_WHAT TO PRODUCE:_ Everything in the records below goes into the copy exactly, except the pictures.

_EXTRACTED INFORMATION:_
__________________________________________________

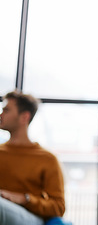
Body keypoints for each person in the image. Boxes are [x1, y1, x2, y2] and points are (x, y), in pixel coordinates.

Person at [0, 91, 65, 225]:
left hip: (30, 217)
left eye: (6, 110)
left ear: (24, 117)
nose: (1, 115)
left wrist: (25, 199)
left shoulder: (47, 158)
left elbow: (58, 207)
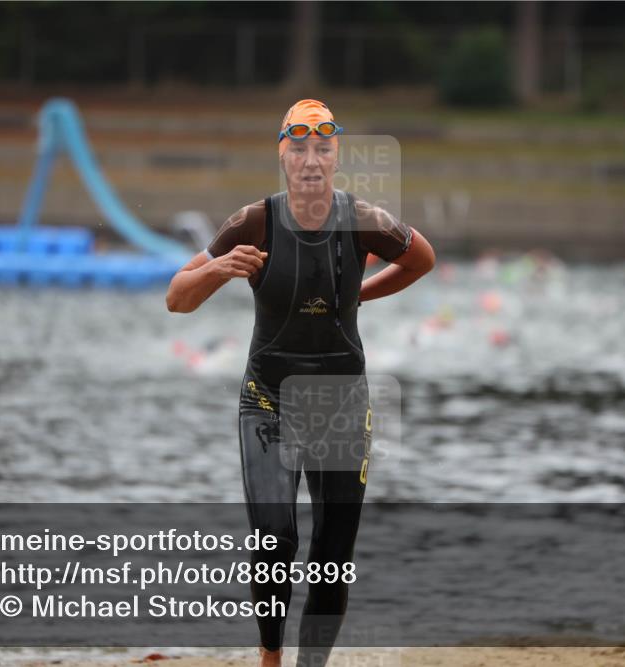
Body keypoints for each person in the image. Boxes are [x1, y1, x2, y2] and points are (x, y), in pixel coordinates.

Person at [166, 99, 435, 667]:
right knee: (275, 540)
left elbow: (421, 260)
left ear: (336, 156)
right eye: (299, 147)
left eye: (323, 147)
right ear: (282, 153)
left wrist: (360, 293)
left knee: (332, 553)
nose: (311, 160)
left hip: (342, 404)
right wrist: (218, 268)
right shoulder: (252, 222)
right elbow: (176, 299)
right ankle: (270, 657)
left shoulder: (365, 219)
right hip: (267, 402)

__________________________________________________

_OUTPUT OF THE EXERCISE:_
Body keypoints for each person in the image. Boxes are [x1, y1, x2, y2] and points are (x, y), in pixel coordinates.

Person at [0, 91, 65, 225]:
left hip: (30, 217)
left eye: (6, 110)
left ear: (24, 117)
nose: (1, 115)
left wrist: (25, 199)
left shoulder: (47, 158)
left elbow: (58, 207)
Body keypoints for each person in the image. Boxes are [x1, y1, x2, y2] and points are (x, y), in pixel coordinates.

Person at [166, 99, 435, 667]:
right knee: (275, 540)
left elbow: (421, 260)
left ear: (336, 156)
right eye: (299, 147)
left eye: (323, 147)
right ear: (282, 153)
left wrist: (360, 293)
left knee: (332, 553)
nose: (311, 160)
left hip: (342, 404)
right wrist: (218, 268)
right shoulder: (252, 222)
right elbow: (176, 299)
right ankle: (270, 657)
left shoulder: (365, 219)
right hip: (267, 402)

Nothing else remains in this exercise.